## WHAT IS NEEDED
Starting with the line that holds "fx_px: 3333" and stopping after the line that holds "vfov_deg: 7.3", repeat the lines below word for word, without the pictures.

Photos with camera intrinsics
◇ ◇ ◇ ◇ ◇
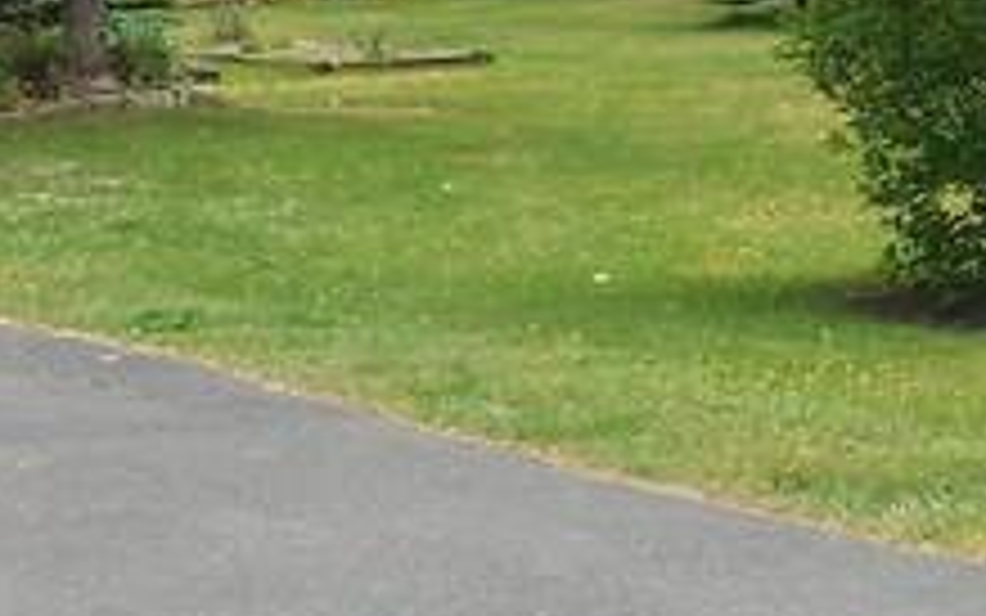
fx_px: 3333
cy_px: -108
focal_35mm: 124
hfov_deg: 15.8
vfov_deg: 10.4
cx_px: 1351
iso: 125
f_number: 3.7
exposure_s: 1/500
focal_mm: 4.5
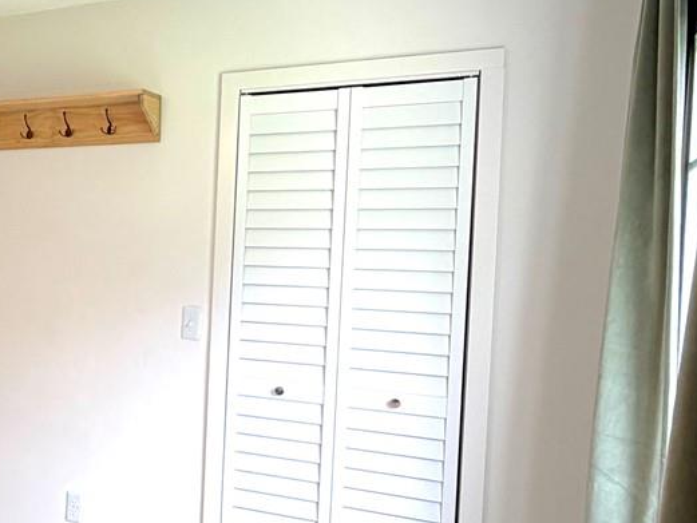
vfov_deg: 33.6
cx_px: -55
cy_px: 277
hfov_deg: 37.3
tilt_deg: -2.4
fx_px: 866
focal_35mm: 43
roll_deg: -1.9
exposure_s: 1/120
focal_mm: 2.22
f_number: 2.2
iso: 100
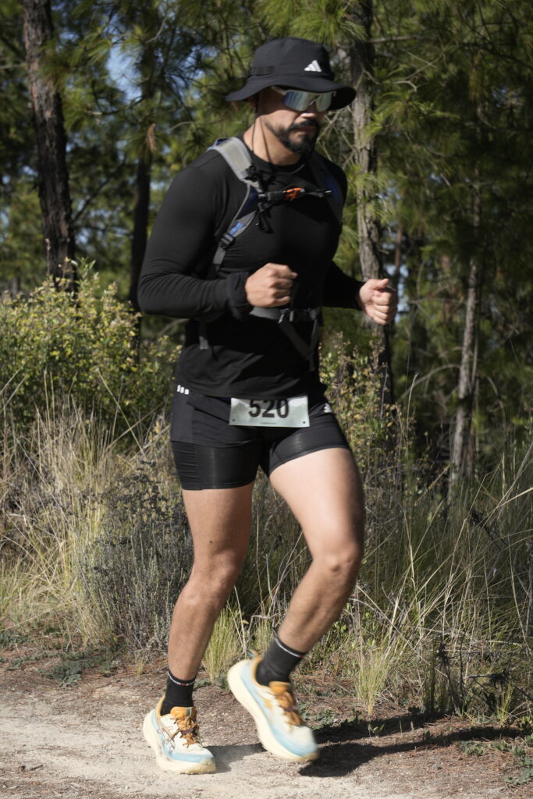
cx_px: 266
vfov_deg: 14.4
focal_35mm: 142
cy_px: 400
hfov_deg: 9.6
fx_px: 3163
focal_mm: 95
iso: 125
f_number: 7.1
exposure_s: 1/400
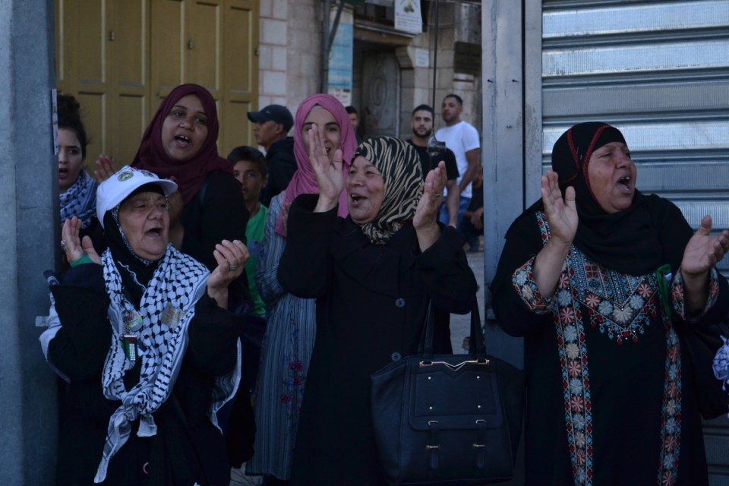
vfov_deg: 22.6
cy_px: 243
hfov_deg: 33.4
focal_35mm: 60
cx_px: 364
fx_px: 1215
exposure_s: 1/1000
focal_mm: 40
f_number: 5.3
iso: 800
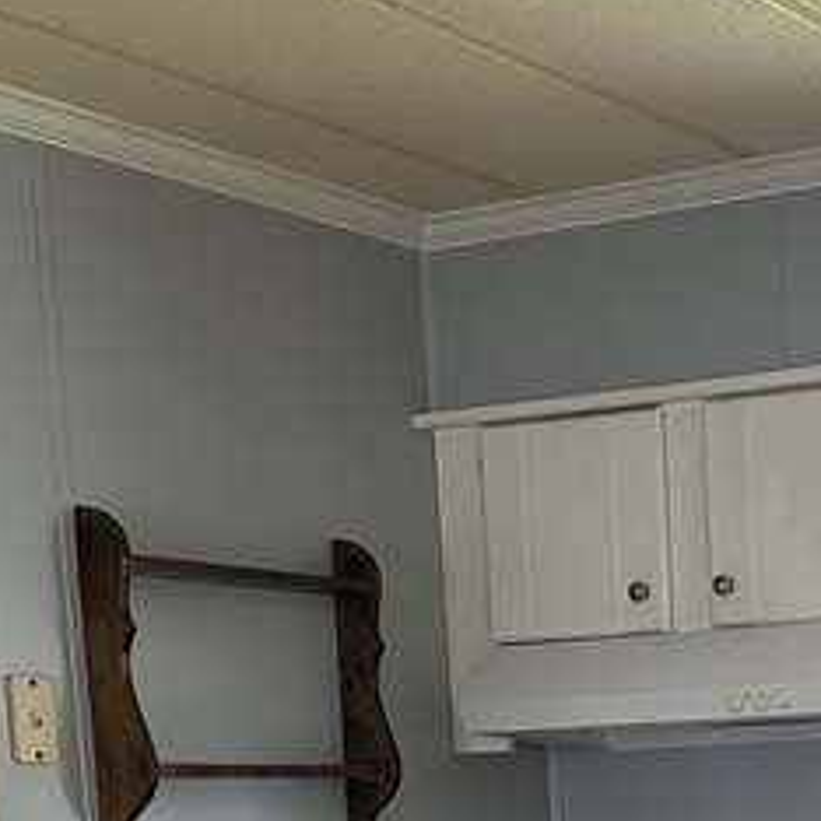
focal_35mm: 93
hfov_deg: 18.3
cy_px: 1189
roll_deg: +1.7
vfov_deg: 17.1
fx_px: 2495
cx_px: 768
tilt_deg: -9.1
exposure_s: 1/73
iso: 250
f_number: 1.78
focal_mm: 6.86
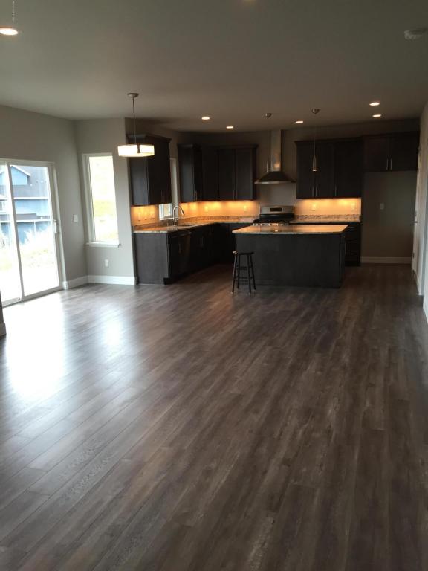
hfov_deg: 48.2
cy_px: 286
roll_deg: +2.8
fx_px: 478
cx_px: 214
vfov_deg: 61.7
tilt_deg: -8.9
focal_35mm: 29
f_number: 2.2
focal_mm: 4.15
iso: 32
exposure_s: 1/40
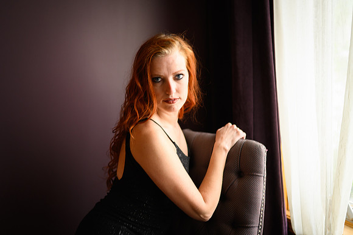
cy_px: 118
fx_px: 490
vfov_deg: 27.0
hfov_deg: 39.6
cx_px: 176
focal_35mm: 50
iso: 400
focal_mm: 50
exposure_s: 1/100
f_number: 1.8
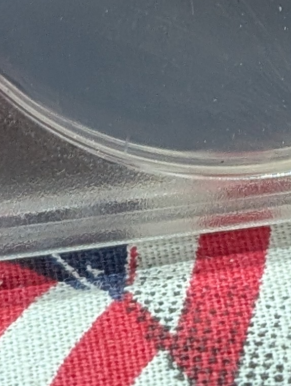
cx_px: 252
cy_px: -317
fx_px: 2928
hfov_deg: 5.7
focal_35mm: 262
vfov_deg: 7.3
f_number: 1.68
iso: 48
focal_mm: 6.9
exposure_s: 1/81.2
◇ ◇ ◇ ◇ ◇
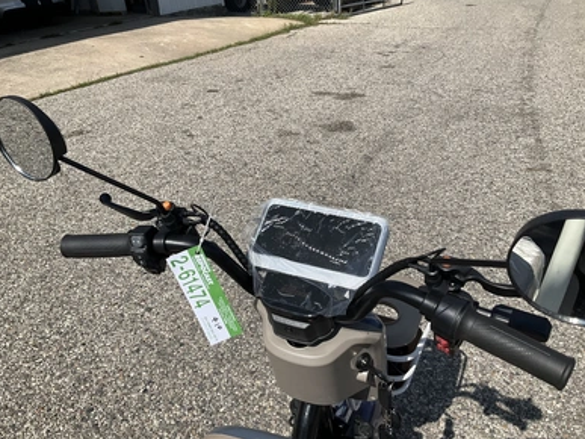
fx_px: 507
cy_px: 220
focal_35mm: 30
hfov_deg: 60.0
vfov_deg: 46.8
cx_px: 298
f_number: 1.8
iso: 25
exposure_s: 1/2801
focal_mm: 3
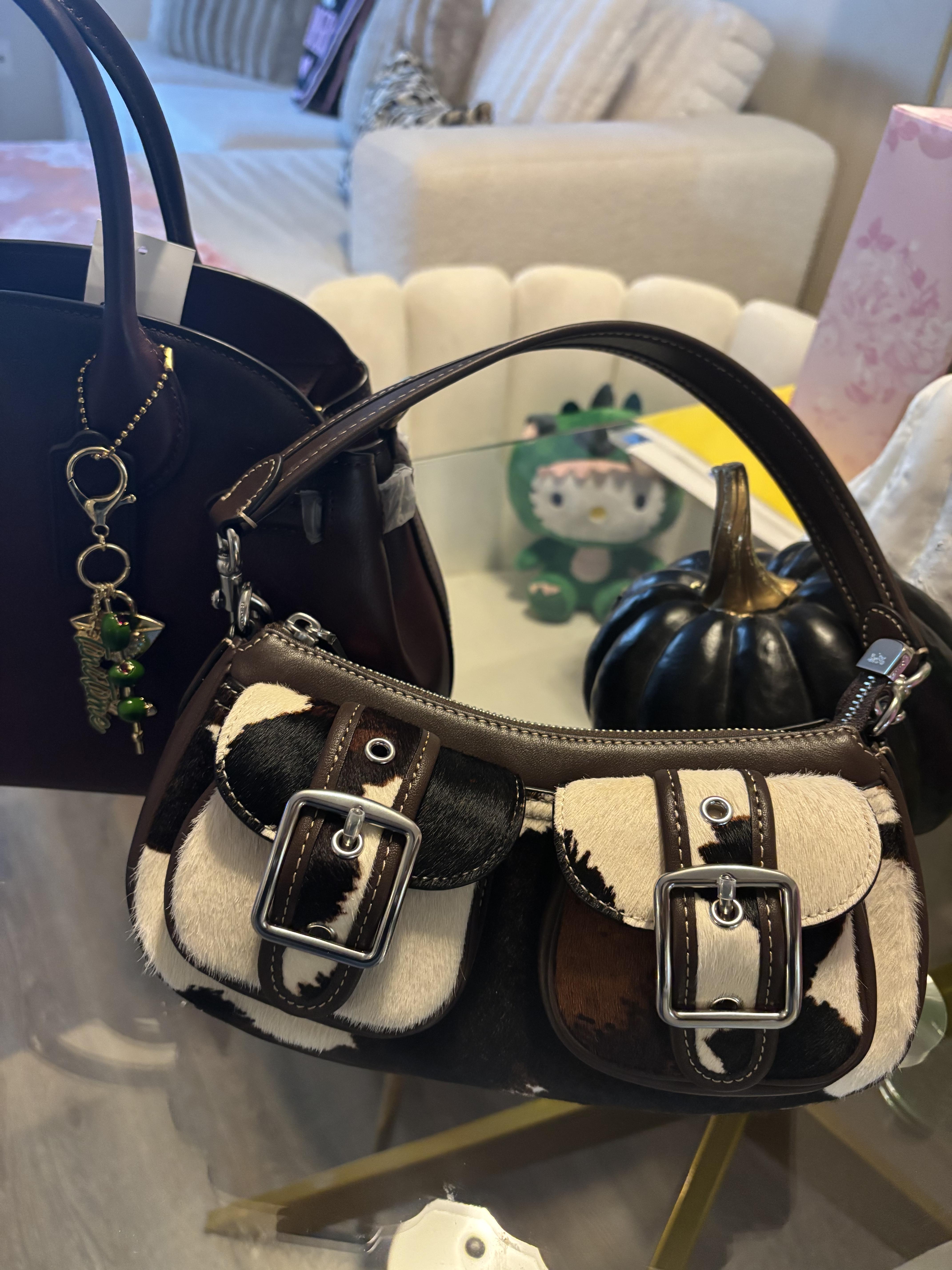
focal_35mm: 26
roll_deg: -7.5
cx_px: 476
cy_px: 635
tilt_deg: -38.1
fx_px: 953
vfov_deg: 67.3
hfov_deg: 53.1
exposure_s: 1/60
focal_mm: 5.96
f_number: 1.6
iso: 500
◇ ◇ ◇ ◇ ◇
## SOLVED PROBLEM
fx_px: 3333
cy_px: -108
focal_35mm: 124
hfov_deg: 15.8
vfov_deg: 10.4
cx_px: 1351
iso: 125
f_number: 3.7
exposure_s: 1/500
focal_mm: 4.5
vfov_deg: 33.6
cx_px: -55
cy_px: 277
hfov_deg: 37.3
tilt_deg: -2.4
fx_px: 866
focal_35mm: 43
roll_deg: -1.9
exposure_s: 1/120
focal_mm: 2.22
f_number: 2.2
iso: 100
cx_px: 266
vfov_deg: 14.4
focal_35mm: 142
cy_px: 400
hfov_deg: 9.6
fx_px: 3163
focal_mm: 95
iso: 125
f_number: 7.1
exposure_s: 1/400
vfov_deg: 22.6
cy_px: 243
hfov_deg: 33.4
focal_35mm: 60
cx_px: 364
fx_px: 1215
exposure_s: 1/1000
focal_mm: 40
f_number: 5.3
iso: 800
focal_35mm: 93
hfov_deg: 18.3
cy_px: 1189
roll_deg: +1.7
vfov_deg: 17.1
fx_px: 2495
cx_px: 768
tilt_deg: -9.1
exposure_s: 1/73
iso: 250
f_number: 1.78
focal_mm: 6.86
hfov_deg: 48.2
cy_px: 286
roll_deg: +2.8
fx_px: 478
cx_px: 214
vfov_deg: 61.7
tilt_deg: -8.9
focal_35mm: 29
f_number: 2.2
focal_mm: 4.15
iso: 32
exposure_s: 1/40
cy_px: 118
fx_px: 490
vfov_deg: 27.0
hfov_deg: 39.6
cx_px: 176
focal_35mm: 50
iso: 400
focal_mm: 50
exposure_s: 1/100
f_number: 1.8
cx_px: 252
cy_px: -317
fx_px: 2928
hfov_deg: 5.7
focal_35mm: 262
vfov_deg: 7.3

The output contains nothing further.